RefPrevalence <- 0.1
  • Sparse GRM File If the study cohort includes related samples, the sparse GRM file is needed, which must contain three columns: the first column ID1, the second column ID2, and the last column Value (i.e., two times of kinship coefficient between ID1 and ID2).
SparseGRMFile <- system.file("SparseGRM", "SparseGRM.txt", package = "GRAB")
data.table::fread(SparseGRMFile)

2) Fitting weighted null model and testing for batch effect

First we use the function GRAB.NullModel to fit a weighted null Cox PH model and test for the batch effect between internal and external data.

#step0&1: fit a null model and estimate parameters according to batch effect p values

library(GRAB)
OutputDir <- system.file("results", package = "GRAB")
OutputStep1 <- paste0(OutputDir, "/WtCoxG_step1_out.txt")

obj.WtCoxG <- GRAB.NullModel(
  formula = survival::Surv(SurvTime, SurvEvent) ~ AGE + GENDER,
  data = PhenoData,
  subjData = PhenoData$IID,
  method = "WtCoxG",
  traitType = "time-to-event",
  GenoFile = GenoFile,
  SparseGRMFile = SparseGRMFile,
  control = list(AlleleOrder = "ref-first", AllMarkers = T, RefPrevalence = RefPrevalence),
  RefAfFile = RefAfFile,
  OutputFile = OutputStep1,
  SampleIDColumn = "IID",
  SurvTimeColumn = "SurvTime",
  IndicatorColumn = "SurvEvent"
)
                                        
# check the batcheffect p-values
resultStep1 <- data.table::fread(OutputStep1)
resultStep1[, c("CHROM", "POS", "pvalue_bat")]

3) Association tests

Next, we perform association tests.

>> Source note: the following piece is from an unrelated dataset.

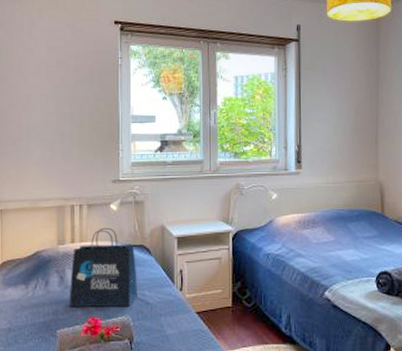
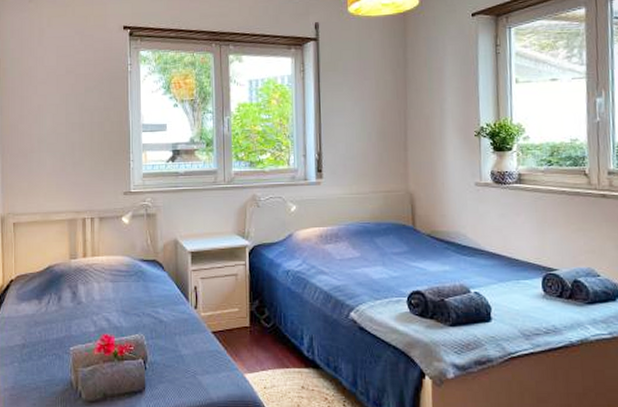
tote bag: present [70,227,138,307] -> none [82,241,152,325]

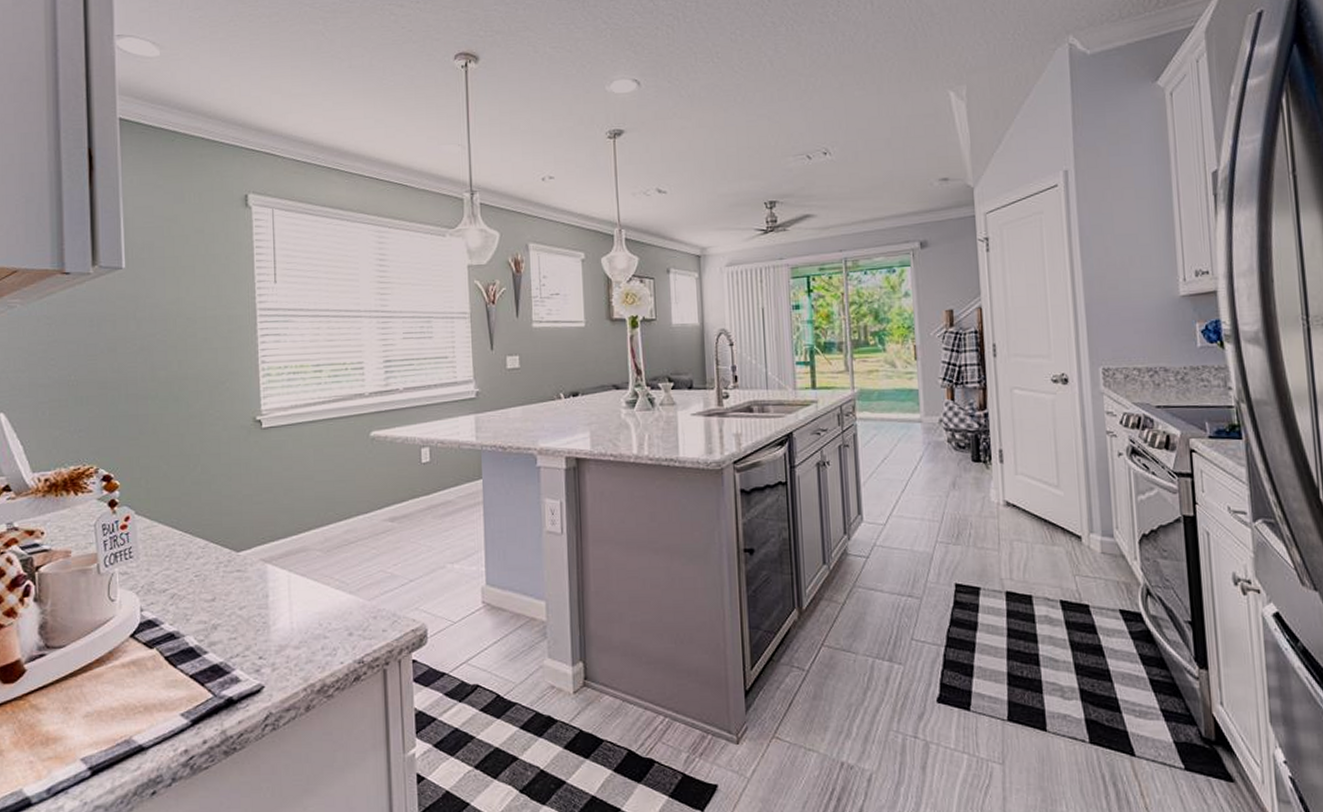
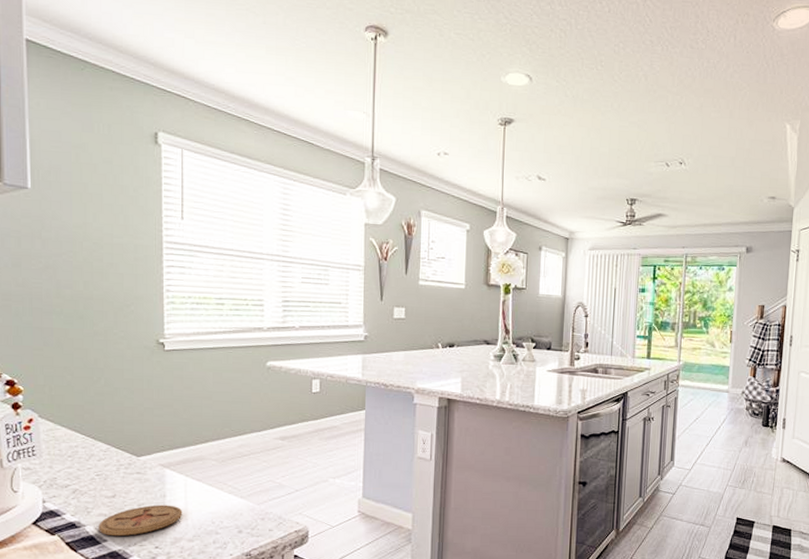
coaster: none [198,606,287,646] -> present [99,504,183,536]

Only for variants with a batch effect p > cutoff (in this example, cutoff = 0.1), tests utilizing external allele frequencies will be performed. In an output file of this step, column WtCoxG.noext is p-values without using external allele frequencies; column WtCoxG.ext is p-values utilizing external allele frequencies.

#step2: association tests
OutputStep2 <- paste0(OutputDir, "/WtCoxG_step2_out.txt")
if (file.exists(OutputStep2)) file.remove(OutputStep2)
if (file.exists(paste0(OutputStep2, ".index"))) file.remove(paste0(OutputStep2, ".index"))

GRAB.Marker(
  objNull = obj.WtCoxG,
  GenoFile = GenoFile,
  OutputFile = OutputStep2,
  control = list(AlleleOrder = "ref-first", AllMarkers = T, cutoff = 0.1, nMarkersEachChunk = 5000)
)

# check association p-values
resultStep2 <- data.table::fread(OutputStep2)
resultStep2[, c("CHROM", "POS", "WtCoxG.noext", "WtCoxG.ext")]

References

Dey, R., Zhou, W., Kiiskinen, T. et al. (2022) Efficient and accurate frailty model approach for genome-wide survival association analysis in large-scale biobanks. Nat Commun 13, 5437. https://doi.org/10.1038/s41467-022-32885-x

Citation

Li, Y., Ma, Y., Xu, H., Sun, Y., Zhu, M., Yue, W., Zhou, W., & Bi, W. (2025). Applying weighted Cox regression to boost powers for genome-wide association studies of time-to-event phenotypesNature Computational Science in press.